**What to produce:** Pull out every line in the entries below that contains the word "points", and copy each such line in full.

**Information given:**
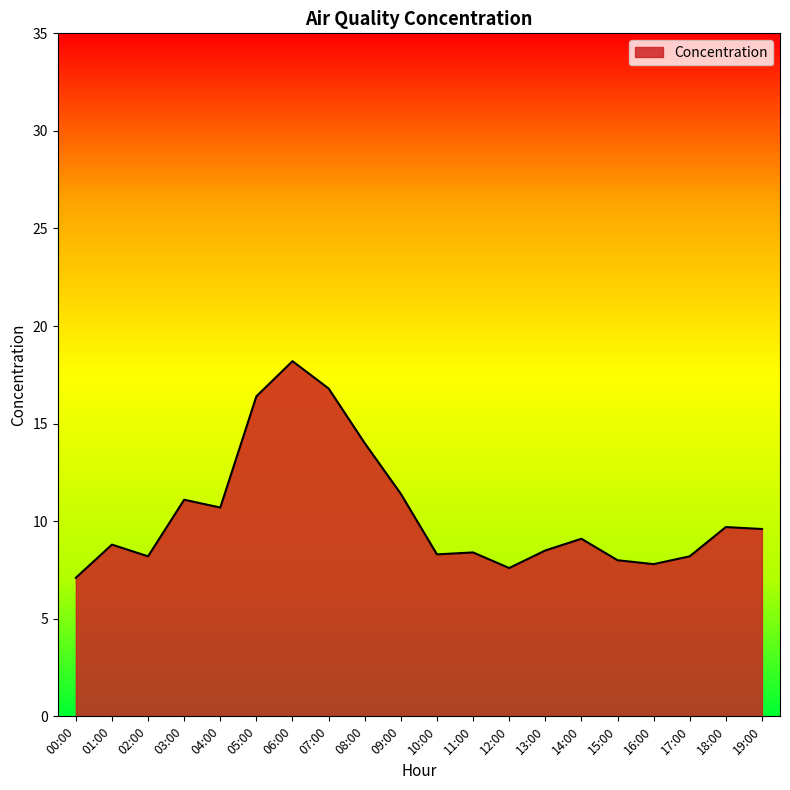

What is the change in value from 10:00 to 19:00?

+1.3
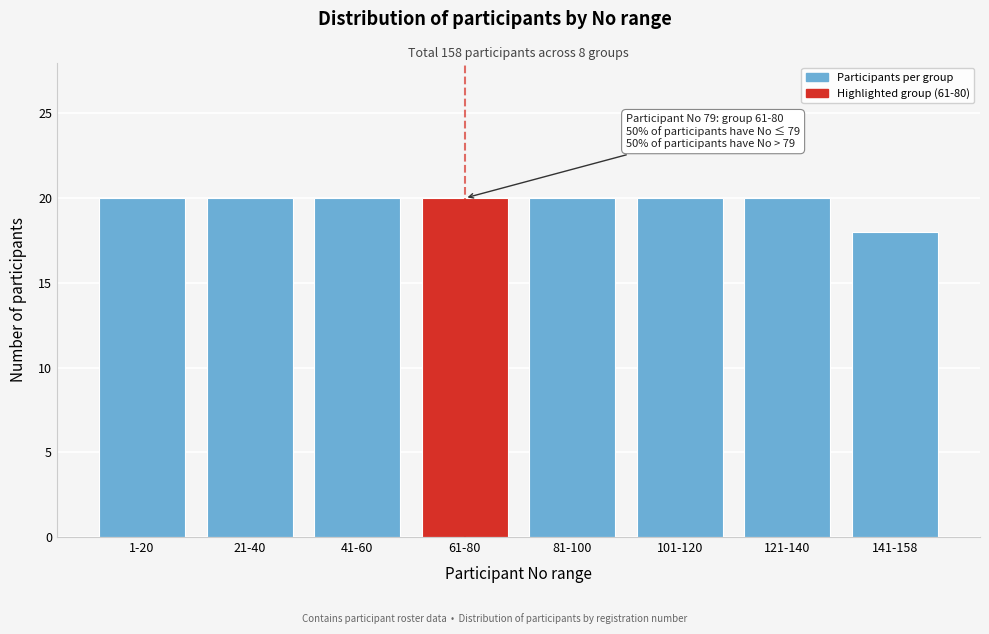

Reading right to left, extract all data points from this chart.

18	20	20	20	20	20	20	20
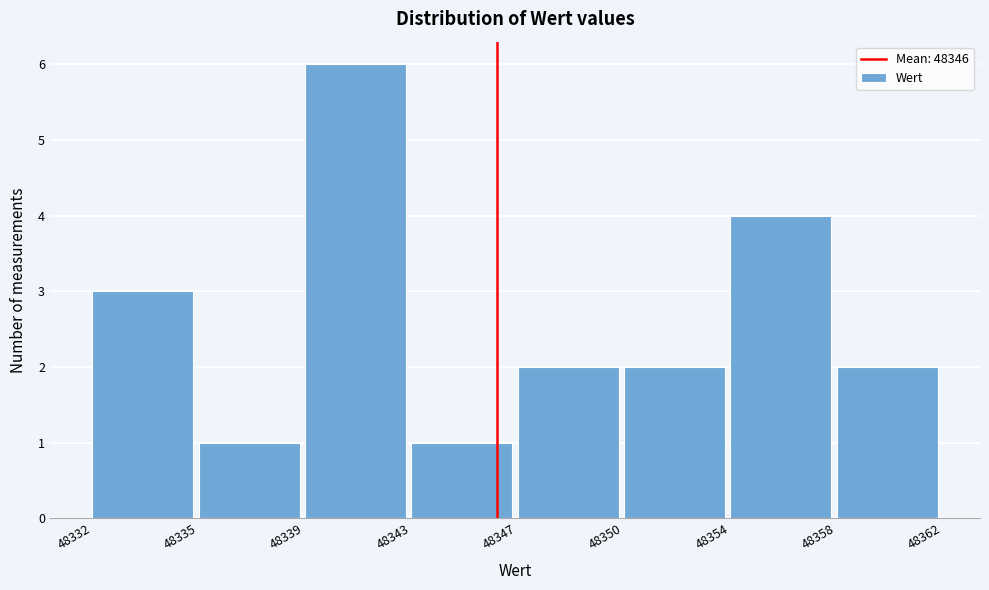

Reading left to right, extract all data points from this chart.

3	1	6	1	2	2	4	2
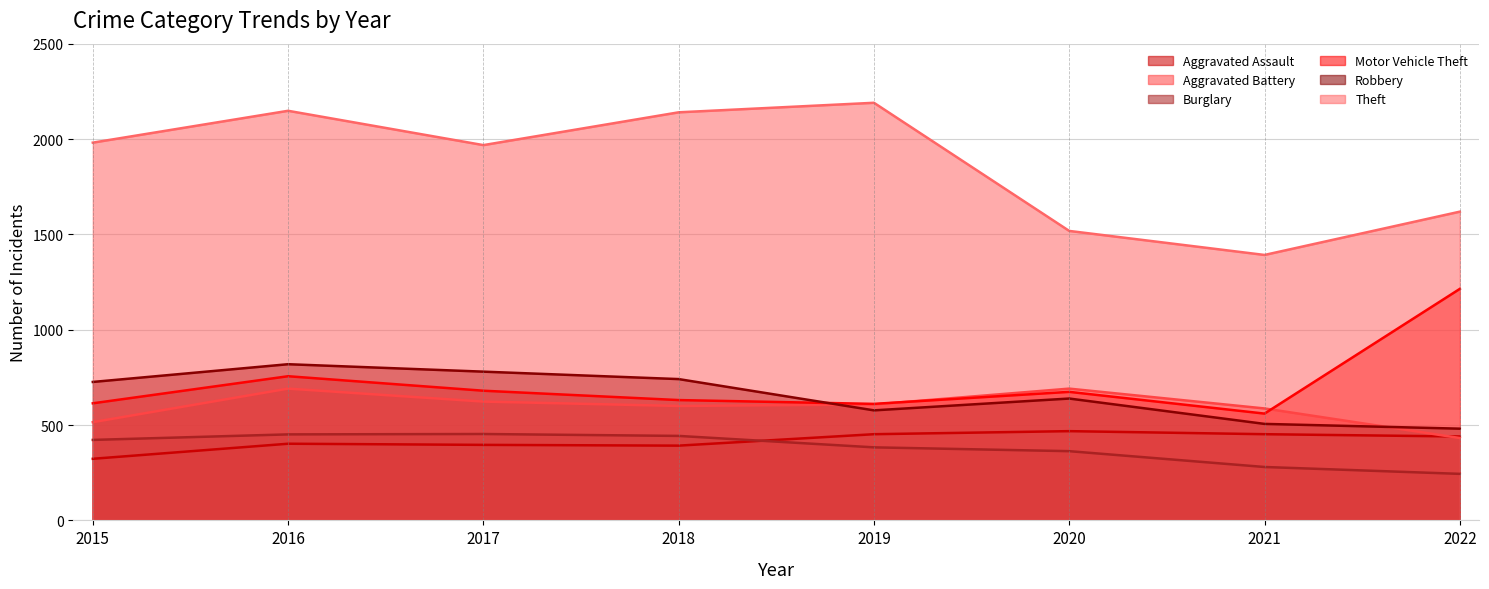

How many interior local peaks does the Burglary series have?

1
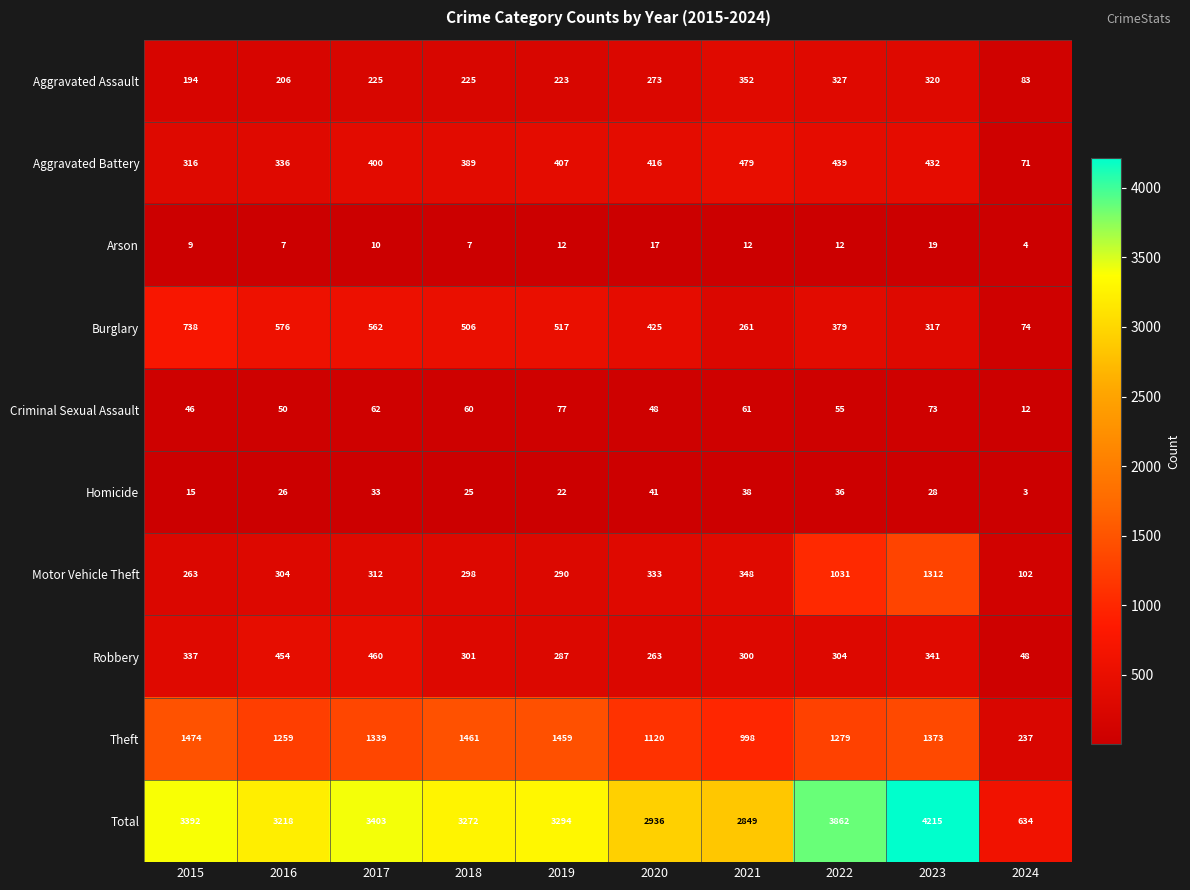

Count the number of data series in this chart.

10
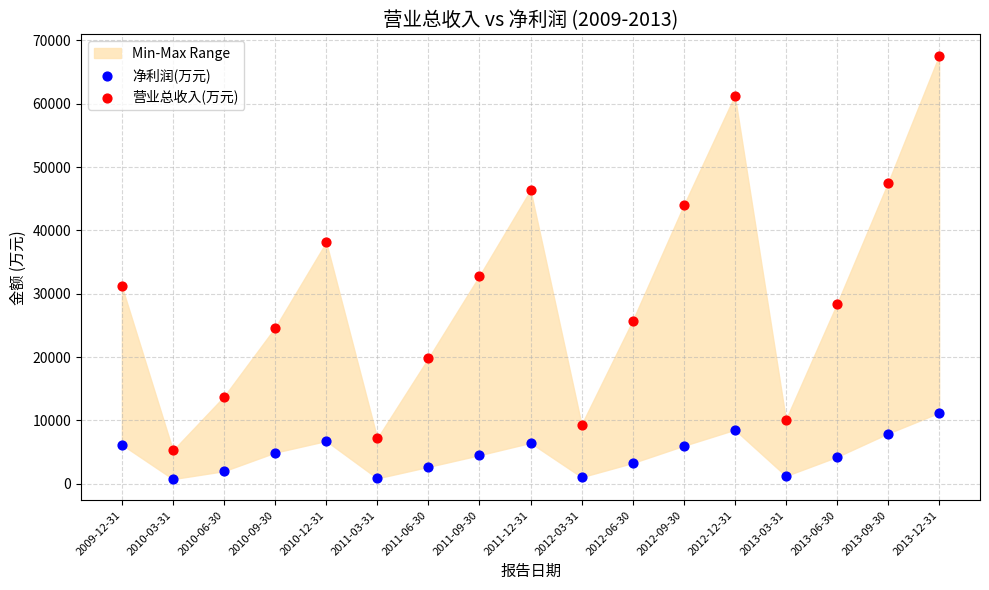

Which series contains the lowest Y value?

净利润(万元)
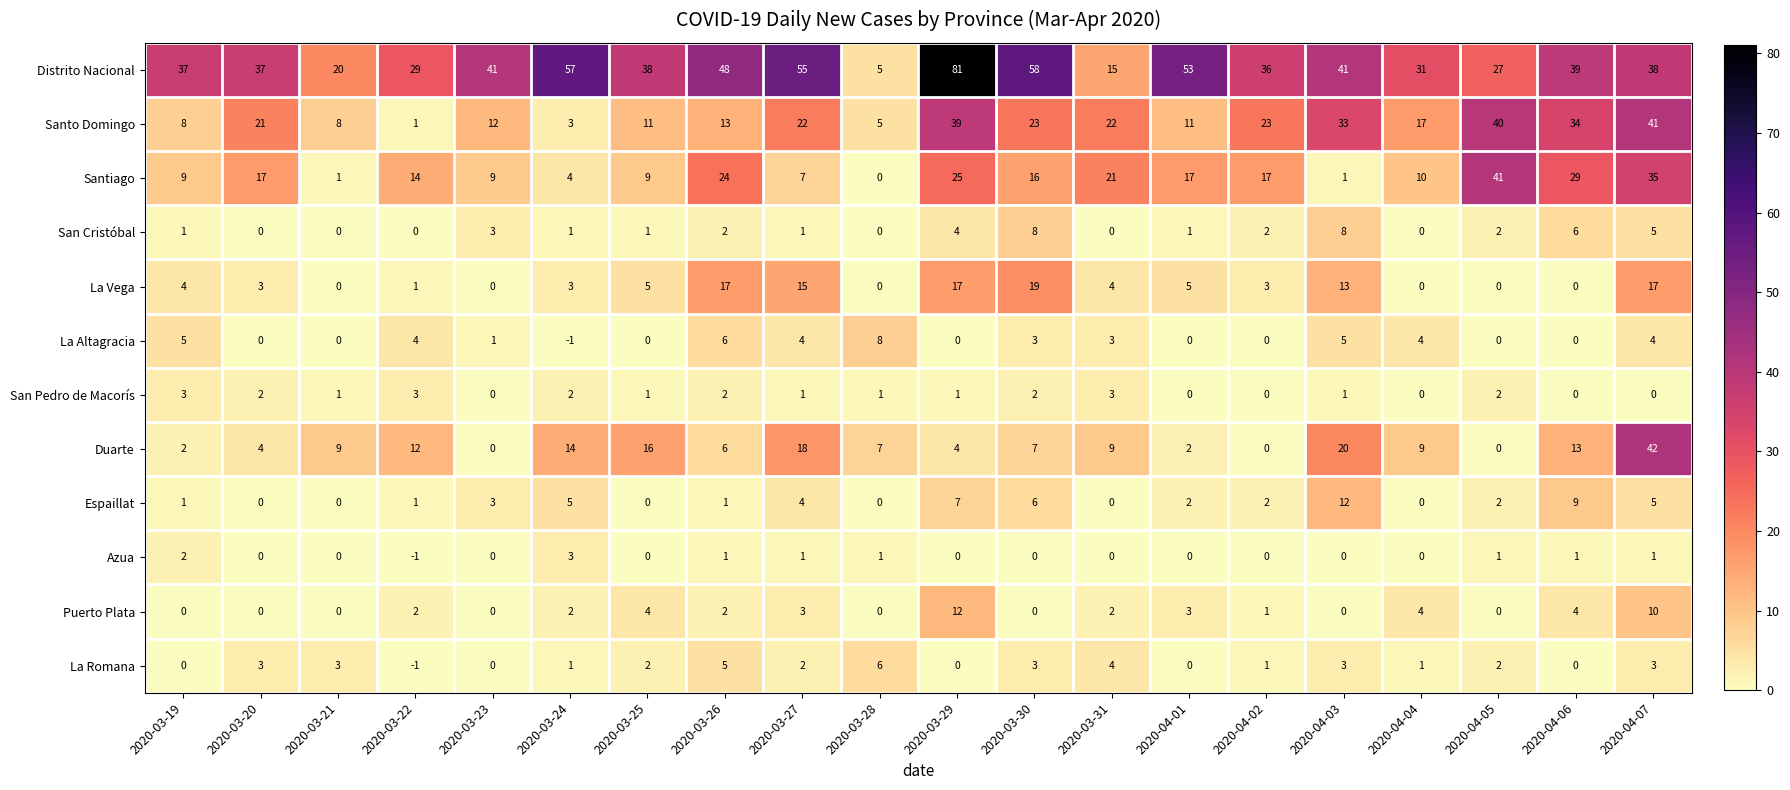

What is the difference between the second highest and second lowest values in the La Vega series?

17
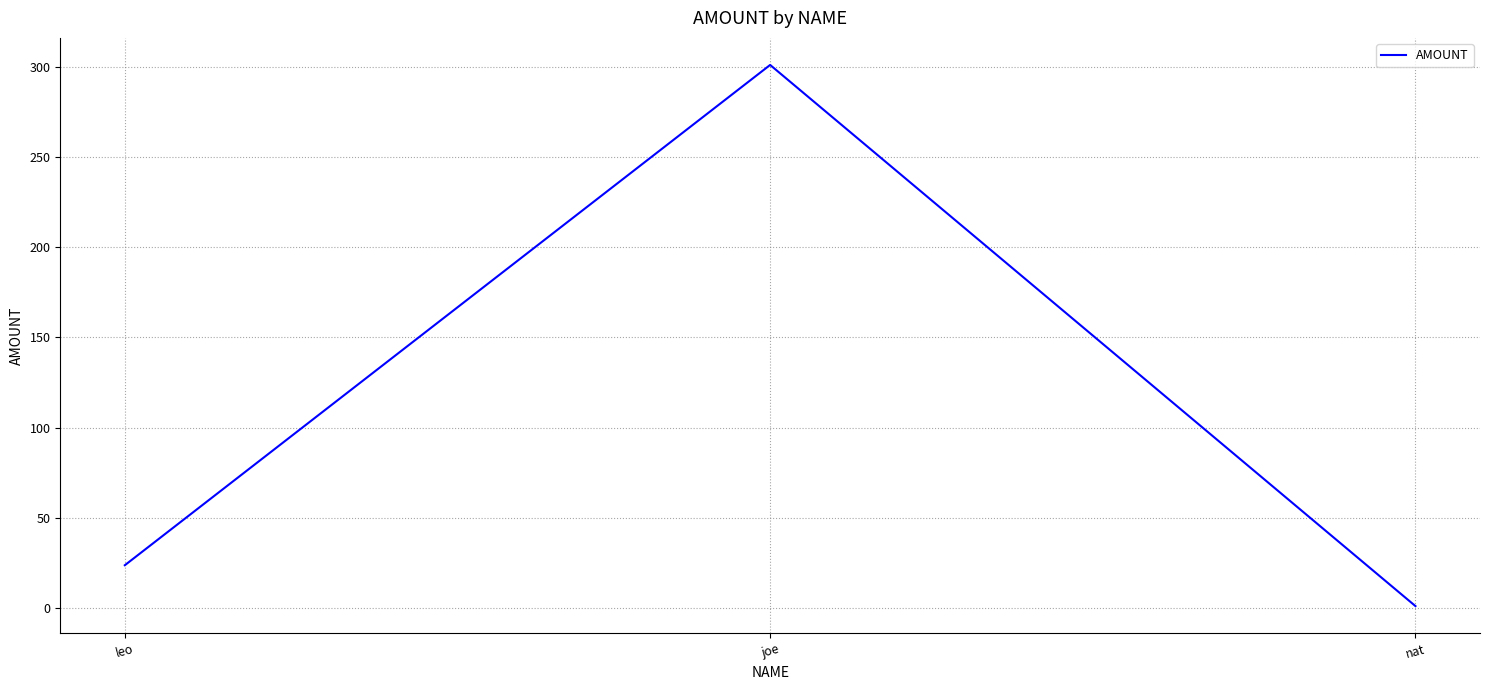

What is the ratio of the value at joe to the value at leo?

12.7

**Exercise response:**
Reading right to left, extract all data points from this chart.
Reading left to right, extract all data points from this chart.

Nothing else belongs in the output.